[Stored data entries]
---
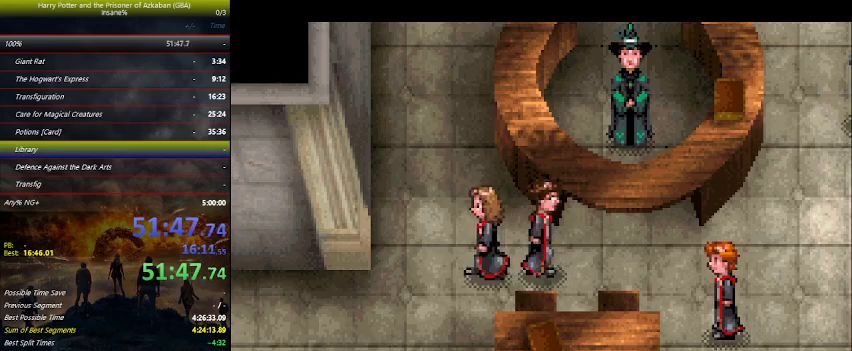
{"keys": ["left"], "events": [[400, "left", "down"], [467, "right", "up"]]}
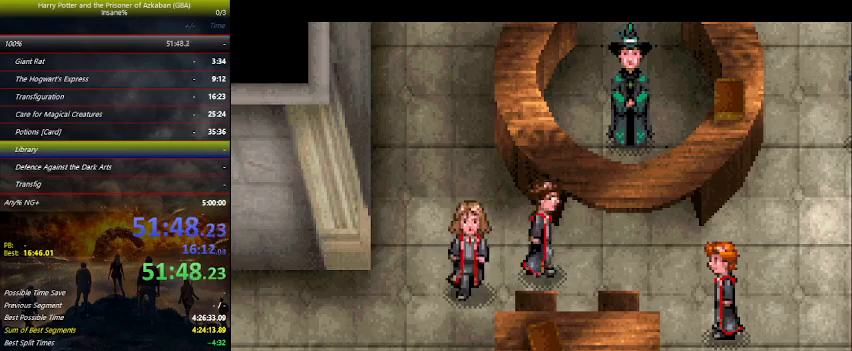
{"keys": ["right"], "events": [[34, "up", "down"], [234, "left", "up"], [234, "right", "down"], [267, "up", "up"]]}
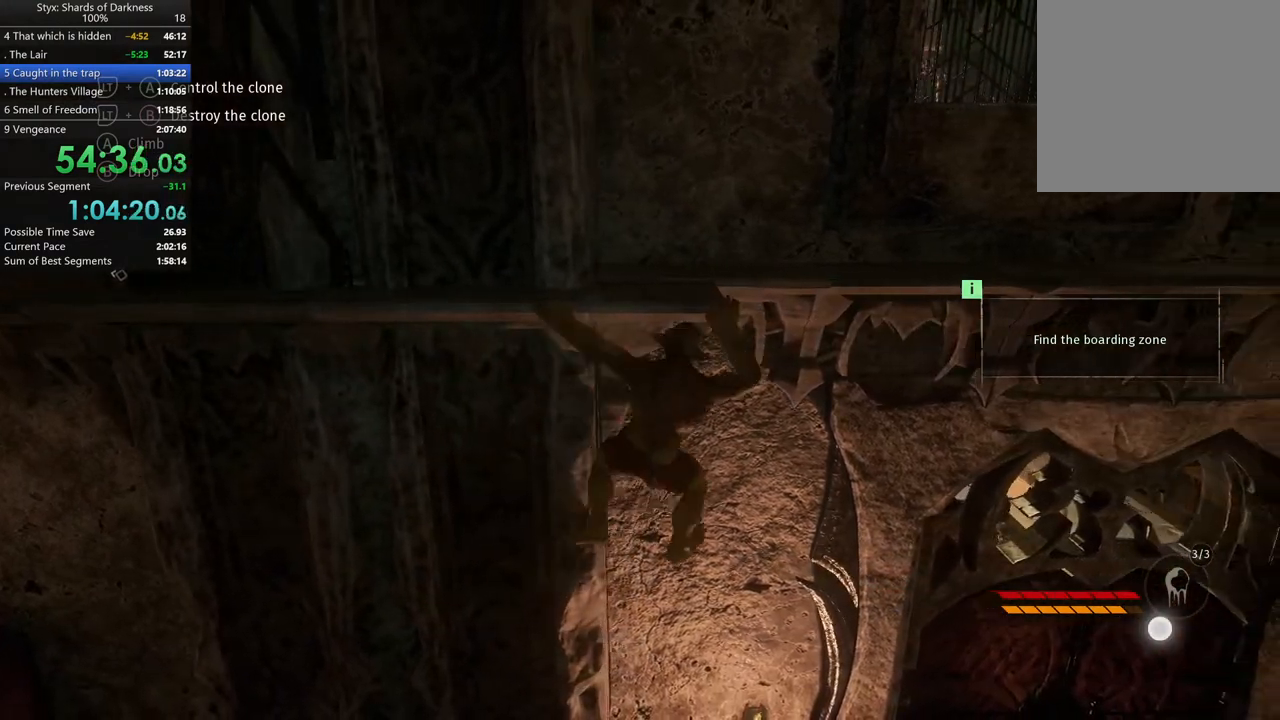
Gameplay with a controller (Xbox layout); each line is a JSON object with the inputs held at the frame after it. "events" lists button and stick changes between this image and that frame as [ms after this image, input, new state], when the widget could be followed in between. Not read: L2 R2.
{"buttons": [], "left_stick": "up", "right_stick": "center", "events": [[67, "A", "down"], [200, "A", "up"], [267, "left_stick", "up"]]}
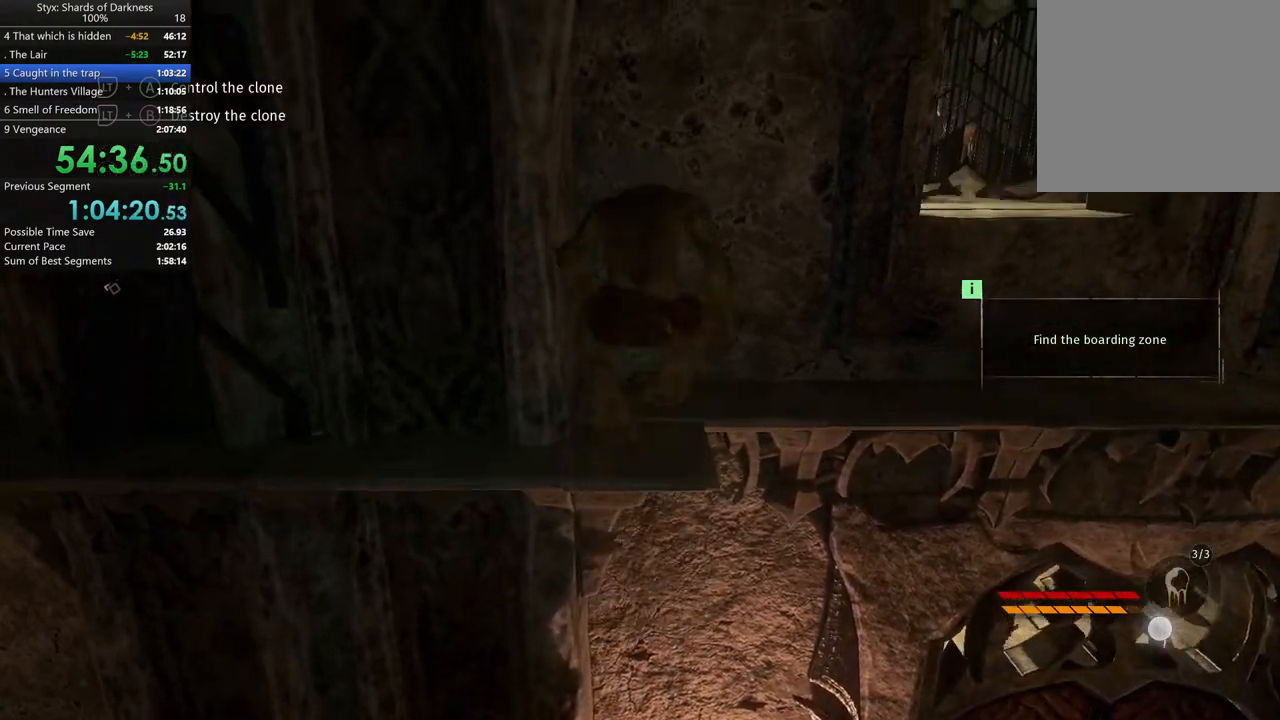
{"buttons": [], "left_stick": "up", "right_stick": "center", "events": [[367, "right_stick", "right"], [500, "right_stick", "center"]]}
---
◆ What is required ◆
State how many lines of the entries include the string "buttons", with nothing besides the number.

◆ Answer section ◆
2